Published by St. Martin's Press on February 15, 2022

Mickey7 is the kind of book that science fiction readers don’t often see — an intelligent story of alien contact that suggests diplomacy is preferable to war. Edward Ashton assembles several familiar science fiction components (colonization of new worlds, storing consciousness and transferring it to an artificially created body, aliens that have a distributed intelligence) and assembles them into an entertaining story that seems fresh despite its familiarity.

The future Diaspora is a recurring theme in science fiction — the idea that humanity will develop the technology to colonize other planets and that (as history shows) plenty of people will be willing to risk danger for the chance to make a new life in a new place. In this version of the future, humans have little choice but to flee from Earth after nearly destroying the planet. Mickey7 takes a deeper-than-average dive into likely reality of colonization. It’s possible to identify planets in the Goldilocks zone that show evidence of having an oxygen-nitrogen atmosphere, but it’s impossible to know whether those planets will support human life, even after a hundred years of terraforming, until humans try to establish a colony. Occasionally colonies thrive. Usually colonists manage to get by or everyone dies.

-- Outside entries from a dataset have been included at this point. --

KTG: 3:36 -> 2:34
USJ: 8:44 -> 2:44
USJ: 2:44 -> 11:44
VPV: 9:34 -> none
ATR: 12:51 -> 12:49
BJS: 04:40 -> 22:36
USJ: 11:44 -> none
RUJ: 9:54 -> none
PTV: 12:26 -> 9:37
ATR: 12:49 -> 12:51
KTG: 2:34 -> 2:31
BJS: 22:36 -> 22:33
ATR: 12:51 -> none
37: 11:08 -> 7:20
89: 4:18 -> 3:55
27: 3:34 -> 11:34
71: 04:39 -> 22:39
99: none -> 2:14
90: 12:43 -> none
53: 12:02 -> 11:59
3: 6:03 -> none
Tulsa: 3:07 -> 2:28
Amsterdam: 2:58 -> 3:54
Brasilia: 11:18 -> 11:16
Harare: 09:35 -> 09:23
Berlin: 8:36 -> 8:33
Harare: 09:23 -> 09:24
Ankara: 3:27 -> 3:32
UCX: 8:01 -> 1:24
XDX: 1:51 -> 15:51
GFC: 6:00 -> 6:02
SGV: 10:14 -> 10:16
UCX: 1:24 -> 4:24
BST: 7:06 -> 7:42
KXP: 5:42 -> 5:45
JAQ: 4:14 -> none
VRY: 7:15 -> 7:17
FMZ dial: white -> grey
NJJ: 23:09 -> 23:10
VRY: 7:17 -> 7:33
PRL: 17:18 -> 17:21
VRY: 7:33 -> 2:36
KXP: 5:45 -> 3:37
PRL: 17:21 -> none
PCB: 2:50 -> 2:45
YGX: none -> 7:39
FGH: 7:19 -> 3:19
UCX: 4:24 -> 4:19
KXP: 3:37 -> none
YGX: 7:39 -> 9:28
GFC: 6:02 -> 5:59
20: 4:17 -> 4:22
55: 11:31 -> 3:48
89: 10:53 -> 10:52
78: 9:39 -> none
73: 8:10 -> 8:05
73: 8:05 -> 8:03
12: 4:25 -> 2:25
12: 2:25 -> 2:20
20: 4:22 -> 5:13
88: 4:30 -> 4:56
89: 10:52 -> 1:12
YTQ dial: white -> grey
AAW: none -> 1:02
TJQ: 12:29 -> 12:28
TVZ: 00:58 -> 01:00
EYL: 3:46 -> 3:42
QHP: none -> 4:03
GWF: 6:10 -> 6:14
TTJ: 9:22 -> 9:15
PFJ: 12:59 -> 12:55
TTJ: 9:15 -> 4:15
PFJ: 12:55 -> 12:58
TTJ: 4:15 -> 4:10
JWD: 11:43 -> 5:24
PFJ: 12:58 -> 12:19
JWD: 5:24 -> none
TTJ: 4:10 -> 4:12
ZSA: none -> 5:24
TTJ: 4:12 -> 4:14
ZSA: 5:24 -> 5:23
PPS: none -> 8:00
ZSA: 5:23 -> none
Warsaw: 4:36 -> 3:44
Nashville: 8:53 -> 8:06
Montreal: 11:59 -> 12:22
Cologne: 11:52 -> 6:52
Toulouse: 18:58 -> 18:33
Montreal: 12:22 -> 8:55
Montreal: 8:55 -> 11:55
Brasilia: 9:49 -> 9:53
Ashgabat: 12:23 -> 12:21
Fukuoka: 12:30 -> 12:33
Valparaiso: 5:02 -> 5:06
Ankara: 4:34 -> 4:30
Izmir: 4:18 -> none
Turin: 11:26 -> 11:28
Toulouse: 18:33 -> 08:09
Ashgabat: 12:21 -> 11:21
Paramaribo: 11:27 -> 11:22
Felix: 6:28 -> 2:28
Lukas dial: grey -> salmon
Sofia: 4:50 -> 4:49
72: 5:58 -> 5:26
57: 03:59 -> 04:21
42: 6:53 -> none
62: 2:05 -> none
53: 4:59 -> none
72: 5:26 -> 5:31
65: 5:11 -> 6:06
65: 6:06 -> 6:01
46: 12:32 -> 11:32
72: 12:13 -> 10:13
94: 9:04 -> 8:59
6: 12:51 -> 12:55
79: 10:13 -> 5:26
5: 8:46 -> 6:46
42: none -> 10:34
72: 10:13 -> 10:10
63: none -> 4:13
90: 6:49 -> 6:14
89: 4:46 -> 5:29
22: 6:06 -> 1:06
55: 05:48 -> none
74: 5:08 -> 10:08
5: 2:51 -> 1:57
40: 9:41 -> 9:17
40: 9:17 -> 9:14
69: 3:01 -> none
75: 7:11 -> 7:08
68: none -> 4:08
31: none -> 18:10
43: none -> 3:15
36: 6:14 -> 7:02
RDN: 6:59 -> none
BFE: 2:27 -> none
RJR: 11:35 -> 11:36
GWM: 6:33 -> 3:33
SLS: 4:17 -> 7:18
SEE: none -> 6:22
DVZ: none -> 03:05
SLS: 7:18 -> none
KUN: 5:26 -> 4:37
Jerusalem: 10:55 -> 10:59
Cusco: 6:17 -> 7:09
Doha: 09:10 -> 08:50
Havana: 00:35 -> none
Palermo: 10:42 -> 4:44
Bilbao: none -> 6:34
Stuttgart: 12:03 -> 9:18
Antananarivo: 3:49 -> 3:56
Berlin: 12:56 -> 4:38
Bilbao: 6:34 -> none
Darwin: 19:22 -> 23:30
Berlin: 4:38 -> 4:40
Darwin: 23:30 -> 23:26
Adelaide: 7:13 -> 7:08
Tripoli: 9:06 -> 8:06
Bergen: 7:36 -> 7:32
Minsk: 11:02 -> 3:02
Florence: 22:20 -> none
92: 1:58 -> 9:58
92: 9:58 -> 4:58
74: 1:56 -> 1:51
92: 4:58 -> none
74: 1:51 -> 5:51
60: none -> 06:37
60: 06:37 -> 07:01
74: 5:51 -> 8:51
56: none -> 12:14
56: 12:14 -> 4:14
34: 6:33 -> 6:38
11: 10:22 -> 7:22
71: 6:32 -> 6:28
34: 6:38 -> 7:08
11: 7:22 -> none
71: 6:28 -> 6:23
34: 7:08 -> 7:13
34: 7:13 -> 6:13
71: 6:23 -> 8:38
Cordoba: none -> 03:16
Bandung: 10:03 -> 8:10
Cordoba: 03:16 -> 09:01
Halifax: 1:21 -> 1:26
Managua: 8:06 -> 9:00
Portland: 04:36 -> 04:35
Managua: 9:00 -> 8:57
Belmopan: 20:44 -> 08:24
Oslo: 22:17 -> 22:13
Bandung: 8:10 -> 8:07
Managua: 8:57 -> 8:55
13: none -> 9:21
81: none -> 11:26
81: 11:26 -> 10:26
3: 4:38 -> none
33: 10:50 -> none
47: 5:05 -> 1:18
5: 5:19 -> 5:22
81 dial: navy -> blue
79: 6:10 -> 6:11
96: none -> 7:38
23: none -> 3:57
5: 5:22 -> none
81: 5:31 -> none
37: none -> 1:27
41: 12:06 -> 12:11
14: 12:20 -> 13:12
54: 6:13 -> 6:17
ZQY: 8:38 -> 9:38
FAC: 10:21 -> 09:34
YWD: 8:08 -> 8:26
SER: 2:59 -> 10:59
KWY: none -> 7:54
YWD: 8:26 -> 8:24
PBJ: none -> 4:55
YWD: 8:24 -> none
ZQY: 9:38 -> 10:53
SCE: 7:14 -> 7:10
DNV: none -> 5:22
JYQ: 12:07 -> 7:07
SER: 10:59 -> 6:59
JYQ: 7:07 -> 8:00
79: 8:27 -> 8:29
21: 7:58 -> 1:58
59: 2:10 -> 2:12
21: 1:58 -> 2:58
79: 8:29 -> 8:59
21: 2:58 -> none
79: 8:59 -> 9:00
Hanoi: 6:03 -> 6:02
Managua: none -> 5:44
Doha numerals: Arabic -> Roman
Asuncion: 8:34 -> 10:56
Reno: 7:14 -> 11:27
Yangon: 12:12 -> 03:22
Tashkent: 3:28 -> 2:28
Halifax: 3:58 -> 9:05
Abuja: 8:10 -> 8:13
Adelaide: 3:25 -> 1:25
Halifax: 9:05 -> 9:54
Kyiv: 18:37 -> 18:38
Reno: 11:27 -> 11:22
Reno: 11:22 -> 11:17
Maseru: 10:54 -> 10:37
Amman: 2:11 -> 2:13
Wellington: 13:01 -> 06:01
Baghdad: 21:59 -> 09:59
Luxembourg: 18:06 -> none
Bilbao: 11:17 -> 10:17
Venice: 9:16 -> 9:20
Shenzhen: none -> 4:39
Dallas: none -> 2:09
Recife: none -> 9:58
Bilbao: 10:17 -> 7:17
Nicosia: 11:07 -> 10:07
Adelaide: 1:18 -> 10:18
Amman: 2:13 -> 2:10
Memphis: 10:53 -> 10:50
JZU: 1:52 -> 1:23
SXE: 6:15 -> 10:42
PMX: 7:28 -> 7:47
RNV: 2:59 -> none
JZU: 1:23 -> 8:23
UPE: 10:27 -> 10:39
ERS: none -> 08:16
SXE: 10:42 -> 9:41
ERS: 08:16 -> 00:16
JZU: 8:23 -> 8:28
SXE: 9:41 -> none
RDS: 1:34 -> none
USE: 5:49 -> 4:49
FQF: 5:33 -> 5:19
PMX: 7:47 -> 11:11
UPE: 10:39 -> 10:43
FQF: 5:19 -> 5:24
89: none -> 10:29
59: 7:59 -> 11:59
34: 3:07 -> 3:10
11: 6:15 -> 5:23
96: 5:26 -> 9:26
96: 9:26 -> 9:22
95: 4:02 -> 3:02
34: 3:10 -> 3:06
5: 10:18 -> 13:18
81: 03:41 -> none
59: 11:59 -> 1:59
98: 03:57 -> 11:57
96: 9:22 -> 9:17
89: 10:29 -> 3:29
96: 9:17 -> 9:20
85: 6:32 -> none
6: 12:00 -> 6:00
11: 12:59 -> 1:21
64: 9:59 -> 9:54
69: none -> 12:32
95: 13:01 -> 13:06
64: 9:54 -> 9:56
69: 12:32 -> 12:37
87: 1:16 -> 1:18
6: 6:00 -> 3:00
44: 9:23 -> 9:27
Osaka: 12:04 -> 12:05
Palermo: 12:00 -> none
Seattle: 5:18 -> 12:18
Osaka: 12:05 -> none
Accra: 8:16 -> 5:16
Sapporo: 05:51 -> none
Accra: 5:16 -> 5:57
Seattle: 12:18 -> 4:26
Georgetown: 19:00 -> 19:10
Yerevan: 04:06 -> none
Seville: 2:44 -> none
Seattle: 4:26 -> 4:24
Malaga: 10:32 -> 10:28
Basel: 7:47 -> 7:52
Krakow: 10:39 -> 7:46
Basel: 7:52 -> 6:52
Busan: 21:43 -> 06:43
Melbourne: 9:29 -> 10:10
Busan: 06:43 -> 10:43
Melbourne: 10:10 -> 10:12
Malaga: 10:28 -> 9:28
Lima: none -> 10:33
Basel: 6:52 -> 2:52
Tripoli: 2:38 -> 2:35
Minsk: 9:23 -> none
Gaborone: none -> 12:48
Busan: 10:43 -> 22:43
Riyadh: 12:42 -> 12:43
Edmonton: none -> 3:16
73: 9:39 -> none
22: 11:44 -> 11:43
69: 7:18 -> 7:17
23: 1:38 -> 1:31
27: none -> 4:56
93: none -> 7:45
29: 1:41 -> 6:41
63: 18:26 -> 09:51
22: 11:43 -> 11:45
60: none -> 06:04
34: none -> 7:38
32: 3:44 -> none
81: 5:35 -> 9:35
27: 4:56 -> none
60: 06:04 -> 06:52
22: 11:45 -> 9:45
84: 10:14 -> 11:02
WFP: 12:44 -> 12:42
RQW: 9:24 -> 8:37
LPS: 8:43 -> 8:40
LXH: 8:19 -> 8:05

The plot is fairly simple, with only a few significant characters and a straightforward storyline. In this case, simplicity is a virtue. Mickey got into some trouble and needed to get off a planet. He joined a colony ship in the only available position — as an expendable. His memories are downloaded and his DNA is recorded. When he dies — and that’s part of the job, because some jobs require human exposure to radiation or other deadly environments — a new body will be printed, his last-recorded memories will be uploaded to his new brain, and he’ll be good to go. Except for the dying part, which is usually quite unpleasant.

During one of his trips outside the dome, Mickey’s seventh incarnation falls down a hole and into a labyrinth of tunnels. His friend assumes that Mickey will soon be eaten by indigenous creatures called creepers. By the time Mickey makes his way out of the tunnels, Mickey8 has been printed. Having two versions in existence at the same time creates all sorts of problems with food rations, so at least one of them will have to go. When neither volunteers, they try to keep their dual existence a secret. That’s an entertaining premise for a story that explores the complications of two identical guys canoodling with two different women while each tries to make do on half the usual rations.

The story eventually leads to a confrontation between the Mickeys and their boss, as well as between the Mickeys and the indigenous life forms. The resolution suggests that creative people can solve problems without killing everyone in sight. I might recommend Mickey7 for that alone, but I also recommend it because the story as a whole is fun and the characters are likeable.